Hierbei handelt es sich um schwammbefüllte Dreifarbkammerpatronen. Auf der Patronenoberseite sind drei verschlossene Vertiefungen zu erkennen. In diese Entlüftungslöcher wird refillt. Dafür werden die Verschlüsse in die Patrone gedrückt und die Spritze hier angesetzt. Es hat sich als sinnvoll erwiesen, diese Patronen nie ganz leer zu drucken sondern lieber häufiger kleinere Mengen zu refillen.

· JR- Refill- Halter



Bei JR Inkjet Deutschland kann obiger Refill-Halter bestellt werden. Dieser Halter ist universell, d.h. er ist sowohl für schwarze als auch farbige HP-Patronen der Serien 300, 400, 500 und 600 verwendbar. Farbige Patronen werden beim Einsetzen automatisch von unten abgedichtet. Bei Unterdruck geregelten ThinkTwice Patronen kann man in den Halter den oben abgebildeten weissen Gummiblock einlegen, dieser dichtet das untere Entlüftungssystem ab. Bei der neuen BIF Bauform dichtet man jedoch am besten das Entlüftungssystem mit einem Klebestreifen ab. 
Der Refill-Halter erleichtert Ihnen die Nachfüllung, da mit seiner Hilfe die Patrone senkrecht stehen kann und Sie die Hände “frei haben“.

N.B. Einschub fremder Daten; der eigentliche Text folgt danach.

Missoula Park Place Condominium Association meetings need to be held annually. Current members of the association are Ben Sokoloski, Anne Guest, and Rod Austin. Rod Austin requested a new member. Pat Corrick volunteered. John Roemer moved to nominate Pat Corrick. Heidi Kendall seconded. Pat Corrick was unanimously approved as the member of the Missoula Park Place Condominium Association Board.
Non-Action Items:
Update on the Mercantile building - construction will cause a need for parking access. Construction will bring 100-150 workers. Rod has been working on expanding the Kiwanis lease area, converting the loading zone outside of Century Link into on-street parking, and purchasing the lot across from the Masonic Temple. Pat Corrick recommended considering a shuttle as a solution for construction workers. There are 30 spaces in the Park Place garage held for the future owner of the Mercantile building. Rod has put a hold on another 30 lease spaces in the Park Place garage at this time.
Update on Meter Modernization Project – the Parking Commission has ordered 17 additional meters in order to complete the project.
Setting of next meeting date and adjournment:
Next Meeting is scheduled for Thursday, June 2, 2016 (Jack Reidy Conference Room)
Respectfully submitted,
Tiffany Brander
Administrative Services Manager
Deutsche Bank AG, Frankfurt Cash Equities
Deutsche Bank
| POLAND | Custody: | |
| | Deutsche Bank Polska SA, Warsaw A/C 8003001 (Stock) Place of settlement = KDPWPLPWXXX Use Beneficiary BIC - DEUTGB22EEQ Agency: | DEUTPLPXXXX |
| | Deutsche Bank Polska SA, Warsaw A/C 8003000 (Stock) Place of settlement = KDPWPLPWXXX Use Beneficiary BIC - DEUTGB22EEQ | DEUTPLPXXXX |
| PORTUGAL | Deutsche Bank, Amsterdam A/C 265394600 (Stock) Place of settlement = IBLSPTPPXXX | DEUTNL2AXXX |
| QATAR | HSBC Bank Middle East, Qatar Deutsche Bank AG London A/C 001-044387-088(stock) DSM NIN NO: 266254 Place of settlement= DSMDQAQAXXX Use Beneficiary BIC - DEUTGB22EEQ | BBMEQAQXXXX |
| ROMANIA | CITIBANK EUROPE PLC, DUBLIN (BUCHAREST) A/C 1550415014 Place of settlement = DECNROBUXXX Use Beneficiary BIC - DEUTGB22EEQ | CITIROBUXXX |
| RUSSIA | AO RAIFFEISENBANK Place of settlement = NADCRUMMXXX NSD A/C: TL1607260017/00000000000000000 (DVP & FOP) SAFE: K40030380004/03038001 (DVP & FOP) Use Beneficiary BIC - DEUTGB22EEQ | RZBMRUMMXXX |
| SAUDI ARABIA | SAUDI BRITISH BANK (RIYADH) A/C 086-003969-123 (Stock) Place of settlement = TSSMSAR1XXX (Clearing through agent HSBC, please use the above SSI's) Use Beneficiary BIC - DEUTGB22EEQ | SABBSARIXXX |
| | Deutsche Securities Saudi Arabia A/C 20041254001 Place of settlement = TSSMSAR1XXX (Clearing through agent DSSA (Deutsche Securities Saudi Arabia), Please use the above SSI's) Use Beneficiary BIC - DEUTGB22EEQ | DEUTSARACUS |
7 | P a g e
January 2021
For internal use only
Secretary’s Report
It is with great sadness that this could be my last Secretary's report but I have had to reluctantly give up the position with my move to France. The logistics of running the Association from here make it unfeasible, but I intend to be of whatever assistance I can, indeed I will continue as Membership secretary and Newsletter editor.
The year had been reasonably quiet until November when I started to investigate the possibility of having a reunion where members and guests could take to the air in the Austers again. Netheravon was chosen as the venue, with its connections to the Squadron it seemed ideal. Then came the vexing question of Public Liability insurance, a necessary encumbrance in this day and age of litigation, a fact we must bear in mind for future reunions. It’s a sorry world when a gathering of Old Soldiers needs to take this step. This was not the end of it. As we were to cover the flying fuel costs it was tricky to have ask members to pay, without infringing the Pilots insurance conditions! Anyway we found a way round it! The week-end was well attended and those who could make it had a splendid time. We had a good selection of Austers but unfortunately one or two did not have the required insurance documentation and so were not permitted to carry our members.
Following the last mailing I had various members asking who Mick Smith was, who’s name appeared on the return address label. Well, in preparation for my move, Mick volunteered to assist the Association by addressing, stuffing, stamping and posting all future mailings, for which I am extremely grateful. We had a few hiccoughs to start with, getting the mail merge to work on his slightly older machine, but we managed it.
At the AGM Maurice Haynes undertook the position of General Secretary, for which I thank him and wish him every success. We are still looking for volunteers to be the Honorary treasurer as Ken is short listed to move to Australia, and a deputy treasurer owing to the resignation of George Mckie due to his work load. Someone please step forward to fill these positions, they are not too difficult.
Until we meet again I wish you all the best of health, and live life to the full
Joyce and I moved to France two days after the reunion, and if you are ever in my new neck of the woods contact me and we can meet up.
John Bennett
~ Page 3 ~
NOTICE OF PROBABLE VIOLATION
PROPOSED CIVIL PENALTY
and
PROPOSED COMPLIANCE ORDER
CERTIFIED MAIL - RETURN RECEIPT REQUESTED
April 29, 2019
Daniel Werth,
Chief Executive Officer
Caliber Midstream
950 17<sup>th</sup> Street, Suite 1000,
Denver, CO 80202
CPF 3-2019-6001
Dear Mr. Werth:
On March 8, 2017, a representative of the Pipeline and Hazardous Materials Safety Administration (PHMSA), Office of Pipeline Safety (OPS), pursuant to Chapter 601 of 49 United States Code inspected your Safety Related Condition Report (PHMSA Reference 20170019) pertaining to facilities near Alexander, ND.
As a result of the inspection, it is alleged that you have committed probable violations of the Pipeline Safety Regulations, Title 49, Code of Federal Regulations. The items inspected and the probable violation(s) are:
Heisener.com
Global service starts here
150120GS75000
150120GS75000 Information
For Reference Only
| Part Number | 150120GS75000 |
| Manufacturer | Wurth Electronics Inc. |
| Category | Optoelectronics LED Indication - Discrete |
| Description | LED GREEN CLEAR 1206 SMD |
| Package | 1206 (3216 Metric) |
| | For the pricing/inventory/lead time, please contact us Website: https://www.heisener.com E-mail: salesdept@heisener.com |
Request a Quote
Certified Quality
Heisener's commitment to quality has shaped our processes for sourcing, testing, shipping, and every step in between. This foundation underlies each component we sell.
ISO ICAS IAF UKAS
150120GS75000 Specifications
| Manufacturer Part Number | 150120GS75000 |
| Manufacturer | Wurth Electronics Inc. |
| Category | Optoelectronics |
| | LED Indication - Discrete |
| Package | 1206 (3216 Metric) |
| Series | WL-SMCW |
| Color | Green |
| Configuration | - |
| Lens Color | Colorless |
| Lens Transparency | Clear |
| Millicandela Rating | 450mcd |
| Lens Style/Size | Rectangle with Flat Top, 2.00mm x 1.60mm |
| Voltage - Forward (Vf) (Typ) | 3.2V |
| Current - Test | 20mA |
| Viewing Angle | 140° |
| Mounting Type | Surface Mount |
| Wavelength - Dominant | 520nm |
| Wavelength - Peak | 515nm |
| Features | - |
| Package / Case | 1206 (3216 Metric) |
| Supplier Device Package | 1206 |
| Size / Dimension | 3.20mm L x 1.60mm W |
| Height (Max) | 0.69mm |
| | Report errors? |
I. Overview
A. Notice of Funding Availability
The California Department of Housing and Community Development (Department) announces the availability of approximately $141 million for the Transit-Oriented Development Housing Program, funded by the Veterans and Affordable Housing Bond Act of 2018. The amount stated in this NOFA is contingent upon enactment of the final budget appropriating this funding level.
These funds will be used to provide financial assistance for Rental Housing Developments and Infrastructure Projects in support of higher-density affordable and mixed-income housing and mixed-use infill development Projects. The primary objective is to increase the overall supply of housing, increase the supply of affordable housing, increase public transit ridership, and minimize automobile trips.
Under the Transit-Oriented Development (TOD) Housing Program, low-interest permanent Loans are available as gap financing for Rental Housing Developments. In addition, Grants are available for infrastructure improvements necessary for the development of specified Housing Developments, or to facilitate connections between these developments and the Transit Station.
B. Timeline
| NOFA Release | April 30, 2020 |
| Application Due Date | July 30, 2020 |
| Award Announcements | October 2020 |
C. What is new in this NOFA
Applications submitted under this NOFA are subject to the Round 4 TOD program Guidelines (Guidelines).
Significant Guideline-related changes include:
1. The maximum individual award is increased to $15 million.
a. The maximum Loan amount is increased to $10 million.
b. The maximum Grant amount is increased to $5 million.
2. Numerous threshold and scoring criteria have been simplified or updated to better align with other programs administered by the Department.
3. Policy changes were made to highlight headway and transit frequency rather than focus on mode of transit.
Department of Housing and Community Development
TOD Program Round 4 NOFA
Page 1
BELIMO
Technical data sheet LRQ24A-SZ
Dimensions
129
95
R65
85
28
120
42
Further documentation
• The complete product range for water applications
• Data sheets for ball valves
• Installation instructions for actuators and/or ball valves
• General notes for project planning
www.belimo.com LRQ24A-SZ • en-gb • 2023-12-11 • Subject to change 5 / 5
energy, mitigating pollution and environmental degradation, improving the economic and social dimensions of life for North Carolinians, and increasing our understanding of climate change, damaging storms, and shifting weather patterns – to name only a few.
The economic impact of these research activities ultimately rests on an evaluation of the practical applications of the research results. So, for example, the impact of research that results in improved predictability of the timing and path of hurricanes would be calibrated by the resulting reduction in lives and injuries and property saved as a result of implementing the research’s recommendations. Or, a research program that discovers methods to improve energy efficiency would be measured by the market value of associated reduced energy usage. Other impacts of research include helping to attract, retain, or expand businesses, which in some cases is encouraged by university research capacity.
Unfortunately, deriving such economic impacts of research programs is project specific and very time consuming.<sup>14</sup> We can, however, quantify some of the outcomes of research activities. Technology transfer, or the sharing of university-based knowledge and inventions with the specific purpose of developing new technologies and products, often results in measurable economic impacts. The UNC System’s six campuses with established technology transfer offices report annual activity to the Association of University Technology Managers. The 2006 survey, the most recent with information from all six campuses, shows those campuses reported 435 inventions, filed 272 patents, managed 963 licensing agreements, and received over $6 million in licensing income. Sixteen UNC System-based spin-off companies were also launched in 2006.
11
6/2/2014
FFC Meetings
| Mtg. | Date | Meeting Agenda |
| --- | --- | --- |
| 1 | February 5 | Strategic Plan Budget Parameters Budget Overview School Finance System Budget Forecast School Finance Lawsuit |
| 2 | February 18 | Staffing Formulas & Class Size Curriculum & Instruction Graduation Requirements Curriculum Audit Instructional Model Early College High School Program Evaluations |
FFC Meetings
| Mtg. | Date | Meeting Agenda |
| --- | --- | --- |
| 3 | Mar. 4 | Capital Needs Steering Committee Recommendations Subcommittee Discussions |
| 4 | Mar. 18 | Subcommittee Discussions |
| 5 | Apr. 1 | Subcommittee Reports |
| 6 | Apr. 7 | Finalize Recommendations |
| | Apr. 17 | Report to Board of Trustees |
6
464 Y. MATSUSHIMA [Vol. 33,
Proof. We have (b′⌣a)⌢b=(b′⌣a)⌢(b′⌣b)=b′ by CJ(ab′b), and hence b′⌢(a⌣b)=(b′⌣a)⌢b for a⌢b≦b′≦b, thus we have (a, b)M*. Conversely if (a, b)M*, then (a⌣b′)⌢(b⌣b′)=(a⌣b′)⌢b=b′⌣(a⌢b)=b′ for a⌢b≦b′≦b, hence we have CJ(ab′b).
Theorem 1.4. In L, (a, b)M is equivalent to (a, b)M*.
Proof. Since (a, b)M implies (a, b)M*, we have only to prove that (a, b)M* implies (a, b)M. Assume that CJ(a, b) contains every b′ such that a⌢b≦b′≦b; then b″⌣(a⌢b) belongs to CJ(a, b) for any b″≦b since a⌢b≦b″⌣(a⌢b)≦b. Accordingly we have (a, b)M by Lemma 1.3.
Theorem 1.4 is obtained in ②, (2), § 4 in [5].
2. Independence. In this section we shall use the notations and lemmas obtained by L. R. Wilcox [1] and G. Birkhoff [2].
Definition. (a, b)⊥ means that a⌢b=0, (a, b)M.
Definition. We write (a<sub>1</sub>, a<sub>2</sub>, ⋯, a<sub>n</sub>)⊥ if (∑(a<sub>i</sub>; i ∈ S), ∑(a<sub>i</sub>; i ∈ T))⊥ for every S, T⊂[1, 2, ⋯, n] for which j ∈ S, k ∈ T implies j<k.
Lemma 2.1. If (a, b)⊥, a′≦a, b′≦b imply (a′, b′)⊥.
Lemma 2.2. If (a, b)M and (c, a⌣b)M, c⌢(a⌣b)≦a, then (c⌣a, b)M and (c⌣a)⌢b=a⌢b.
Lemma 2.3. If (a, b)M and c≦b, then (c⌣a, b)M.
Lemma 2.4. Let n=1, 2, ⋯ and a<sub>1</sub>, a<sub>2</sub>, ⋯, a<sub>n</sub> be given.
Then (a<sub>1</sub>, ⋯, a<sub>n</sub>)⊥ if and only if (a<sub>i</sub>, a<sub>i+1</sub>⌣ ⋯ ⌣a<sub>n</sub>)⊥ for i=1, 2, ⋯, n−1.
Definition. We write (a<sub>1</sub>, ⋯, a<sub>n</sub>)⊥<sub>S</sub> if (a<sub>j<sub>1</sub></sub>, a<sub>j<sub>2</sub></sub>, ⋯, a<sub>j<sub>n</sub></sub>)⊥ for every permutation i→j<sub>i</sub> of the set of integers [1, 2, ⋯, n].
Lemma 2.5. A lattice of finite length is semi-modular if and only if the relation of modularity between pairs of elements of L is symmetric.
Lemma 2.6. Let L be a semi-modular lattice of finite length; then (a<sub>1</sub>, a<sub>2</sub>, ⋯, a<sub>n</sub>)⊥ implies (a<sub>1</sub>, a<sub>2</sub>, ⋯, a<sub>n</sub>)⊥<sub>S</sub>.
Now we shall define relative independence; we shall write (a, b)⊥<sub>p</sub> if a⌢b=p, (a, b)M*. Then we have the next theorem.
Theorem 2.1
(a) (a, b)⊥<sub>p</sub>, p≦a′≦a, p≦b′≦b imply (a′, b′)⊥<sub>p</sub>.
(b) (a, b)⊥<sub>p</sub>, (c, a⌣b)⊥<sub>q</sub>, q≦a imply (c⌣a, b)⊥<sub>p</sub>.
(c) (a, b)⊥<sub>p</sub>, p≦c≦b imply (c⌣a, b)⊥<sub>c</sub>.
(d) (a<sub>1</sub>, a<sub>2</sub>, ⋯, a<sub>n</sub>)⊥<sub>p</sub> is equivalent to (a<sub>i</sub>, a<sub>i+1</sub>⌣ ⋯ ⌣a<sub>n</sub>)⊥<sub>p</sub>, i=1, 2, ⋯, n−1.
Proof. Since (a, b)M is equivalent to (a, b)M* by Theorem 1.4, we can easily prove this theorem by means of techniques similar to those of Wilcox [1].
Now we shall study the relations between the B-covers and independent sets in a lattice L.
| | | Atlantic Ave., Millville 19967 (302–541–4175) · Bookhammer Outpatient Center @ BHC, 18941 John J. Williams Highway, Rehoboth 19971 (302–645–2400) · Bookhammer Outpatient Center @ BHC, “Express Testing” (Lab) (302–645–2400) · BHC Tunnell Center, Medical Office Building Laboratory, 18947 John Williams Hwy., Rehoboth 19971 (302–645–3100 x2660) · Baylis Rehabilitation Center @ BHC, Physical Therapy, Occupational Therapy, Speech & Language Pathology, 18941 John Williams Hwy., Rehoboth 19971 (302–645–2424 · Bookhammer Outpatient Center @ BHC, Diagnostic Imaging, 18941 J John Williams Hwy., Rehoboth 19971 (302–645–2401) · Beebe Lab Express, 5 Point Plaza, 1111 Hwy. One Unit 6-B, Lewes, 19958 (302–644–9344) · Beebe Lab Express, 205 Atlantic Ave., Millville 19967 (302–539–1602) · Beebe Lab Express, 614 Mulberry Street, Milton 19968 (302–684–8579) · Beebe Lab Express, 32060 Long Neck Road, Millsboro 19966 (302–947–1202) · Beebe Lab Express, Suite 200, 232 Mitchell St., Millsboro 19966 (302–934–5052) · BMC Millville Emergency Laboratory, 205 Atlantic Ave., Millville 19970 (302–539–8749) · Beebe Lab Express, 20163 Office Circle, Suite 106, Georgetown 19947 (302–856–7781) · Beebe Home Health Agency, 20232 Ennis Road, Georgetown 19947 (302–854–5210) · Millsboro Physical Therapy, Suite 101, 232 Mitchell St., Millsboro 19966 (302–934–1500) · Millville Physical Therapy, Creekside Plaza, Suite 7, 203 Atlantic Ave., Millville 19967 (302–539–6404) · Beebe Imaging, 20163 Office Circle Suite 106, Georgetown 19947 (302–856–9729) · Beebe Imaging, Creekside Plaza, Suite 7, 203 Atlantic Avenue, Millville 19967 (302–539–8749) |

Problembeseitigung bei Überdruck


Einige Patronen z.B. HP 51626 oder HP 51649 haben manchmal Probleme nach dem Refill. Keine Tinte kommt, nix druckt. Der Kopf ist aber definitiv nicht eingetrocknet. Wenn man diese Patronen von unten ansieht, dann kann man durch den transparenten Kunststoff eine Art Kanal erkennen, durch den die einzelnen Farben in Richtung Kopf fließen. Dort muss Tinte zu sehen sein. Wenn man bei diesen Patronen den oberen Deckel abgebrochen hat, kommt ein transparentes Plastikteil mit mehreren Löchern zum Vorschein. Man kann dieses Plastikteil mit Klebeband abdichten und dann durch nur EIN Loch mit Hilfe einer Spritze Luft in die Patrone blasen, dabei sollte man die Patrone mit dem Druckkopf nach unten halten. Die Tinte wird durch diesen Überdruck nach unten in Richtung Druckkopf gedrückt. Bei ThinkTwice Patronen von HP also 51626 und 51629 sowie C6614 reicht es, dass Loch des Entlüftungssystems im Boden der Patrone zuzuhalten und oben in das Deckelventil zu blasen, dadurch füllen sich die Luftsäcke im Inneren; der Patroneninnendruck steigt und die Tinte wird durch das Filtersieb in Richtung Druckkopf gepresst. Ein u.U. eingetrocknetes Filtersieb bekommt man auf die Art und Weise ohne großen Aufwand wieder frei.